If everyone is playing by the same rules, isn’t it a fair game? Sure, unless the rules single out individuals or groups and give them different rules. Guess what!? The Accredited Investor rules, quite literally, give people different rules based on how much money they make (or have). Imagine playing the game of Monopoly, but you join mid-game and if you’re not in the top 10% of asset holders, you’re prevented from buying most of the properties. But, you can still pass Go and use the Chance cards. How tough would that game be? We’re mid-game and you have joined late.
Do you want to know why you might not know about what’s behind the secret door? It’s because Rule 506(b) of Regulation D prohibits using general solicitation to market securities. Basically, issuers can’t offer it to everybody, they have to put it behind a firewall and make sure the investor is accredited first.
For years, this financial test has prevented most in the US from being able to invest in new projects like Uber, Google, Palantir, etc. before these companies became household names. Now, to be fair, it protected many from losing money in bad investments, but it also simultaneously prevented the learning process that comes from making those types of mistakes. As one who learns from my mistakes (lots of them), I don’t want this protection. This big brother type protection may have a better financial outcome for some, but a negative learning outcome for most.
So how many people did this prevent from being able to invest in new unregistered or exempt projects? To be an accredited investor you must have $1,000,000 in assets, but can’t count your primary residence towards that number. According to my friend Google, about 8% of people fall in this category of having enough wealth, but it isn’t evenly distributed. Places like MD, NJ, and CT have close to 10%, while southern states like AR, AL, LA clock in under 5%.
You’re also a member of this exclusive investing club if you make enough yearly income. If you’re single, it’s $200,000/yr. If you’re married, then $300,000/yr. About 1% in the U.S. make $300,000 or more, and that overlaps considerably with those that have a million in assets.
Ok, so what about everyone else? That’s where the secret door comes in. It is new, and it allows you to join this exclusive club through education, instead of somehow becoming wealthy without having had access to lucrative investment opportunities. You can now take one of three tests, a Series 7, a Series 65, or Series 82. Bam!, you now have access to the same risky, but potentially more lucrative opportunities that were only available to the wealthy.
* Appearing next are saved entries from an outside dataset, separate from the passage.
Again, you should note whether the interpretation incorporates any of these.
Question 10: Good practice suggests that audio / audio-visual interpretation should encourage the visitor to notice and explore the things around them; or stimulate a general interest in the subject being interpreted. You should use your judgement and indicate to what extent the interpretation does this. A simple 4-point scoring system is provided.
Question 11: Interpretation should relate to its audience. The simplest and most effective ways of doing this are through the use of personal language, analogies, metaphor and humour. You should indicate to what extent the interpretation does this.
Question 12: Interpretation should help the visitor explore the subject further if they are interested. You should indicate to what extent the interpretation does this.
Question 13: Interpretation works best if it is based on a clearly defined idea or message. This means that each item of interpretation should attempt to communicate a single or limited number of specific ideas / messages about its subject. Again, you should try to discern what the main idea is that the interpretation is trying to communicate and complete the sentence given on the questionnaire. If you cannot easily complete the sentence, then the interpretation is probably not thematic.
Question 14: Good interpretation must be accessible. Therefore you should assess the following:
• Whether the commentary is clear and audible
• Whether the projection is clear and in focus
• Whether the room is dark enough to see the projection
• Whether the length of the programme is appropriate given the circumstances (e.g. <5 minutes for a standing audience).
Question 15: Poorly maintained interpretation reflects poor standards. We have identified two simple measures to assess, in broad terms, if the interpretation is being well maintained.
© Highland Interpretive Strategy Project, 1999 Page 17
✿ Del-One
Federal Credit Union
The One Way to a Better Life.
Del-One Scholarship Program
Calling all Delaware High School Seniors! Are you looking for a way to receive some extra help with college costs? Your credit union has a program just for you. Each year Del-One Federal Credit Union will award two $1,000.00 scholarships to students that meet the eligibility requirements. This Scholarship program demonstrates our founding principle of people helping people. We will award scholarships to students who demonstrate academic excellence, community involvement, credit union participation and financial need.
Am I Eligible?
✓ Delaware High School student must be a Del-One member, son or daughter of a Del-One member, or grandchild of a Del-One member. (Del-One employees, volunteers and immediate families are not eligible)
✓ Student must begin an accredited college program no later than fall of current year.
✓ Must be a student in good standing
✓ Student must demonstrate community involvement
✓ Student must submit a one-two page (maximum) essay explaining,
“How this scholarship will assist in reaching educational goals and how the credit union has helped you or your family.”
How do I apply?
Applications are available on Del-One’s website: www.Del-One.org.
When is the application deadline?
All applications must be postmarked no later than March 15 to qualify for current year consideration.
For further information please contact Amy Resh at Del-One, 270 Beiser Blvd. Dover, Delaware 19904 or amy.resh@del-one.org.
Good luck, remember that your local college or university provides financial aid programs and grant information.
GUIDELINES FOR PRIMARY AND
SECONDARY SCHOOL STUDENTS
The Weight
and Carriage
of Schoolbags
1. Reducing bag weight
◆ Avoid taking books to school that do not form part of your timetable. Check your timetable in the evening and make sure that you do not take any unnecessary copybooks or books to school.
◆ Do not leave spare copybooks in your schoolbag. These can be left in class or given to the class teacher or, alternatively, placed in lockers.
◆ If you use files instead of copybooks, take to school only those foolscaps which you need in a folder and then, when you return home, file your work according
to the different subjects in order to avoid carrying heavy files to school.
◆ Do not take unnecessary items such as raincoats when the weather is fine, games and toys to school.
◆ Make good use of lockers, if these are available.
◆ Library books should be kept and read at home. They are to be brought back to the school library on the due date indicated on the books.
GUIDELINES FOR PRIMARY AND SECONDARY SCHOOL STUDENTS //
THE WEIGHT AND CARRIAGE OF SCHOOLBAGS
This new rule change is only about six months old.
So how do you take advantage of these new changes? There are three possible tests, but for two of them (Series 7 and Series 82) you have to be sponsored by a FINRA member firm, so unless you have that in your back pocket, you should choose the Series 65. It isn’t going to be easy. The test is for budding Investment Advisor Representatives. You’ll learn a lot, and that’s never a bad thing. You’ll probably even avoid some of those expensive mistakes I’m so fond of learning from.
This is not financial investment advice, but it is advice. Take the Series 65, and then take your own financial investment advice. After all, you’ll be qualified to give it.
Not ready to take the test? Start here.
Ready for the test? Start here and get at least 94 of the 130 questions right.
I’m not going to tell you what’s behind the secret door, but once you’ve passed through the secret door (Series 65), you’ll have more opportunities to invest in riskier and potentially more lucrative opportunities. And, even better, you’ll have a new set of skills to help you evaluate the ones that are worth your time and money.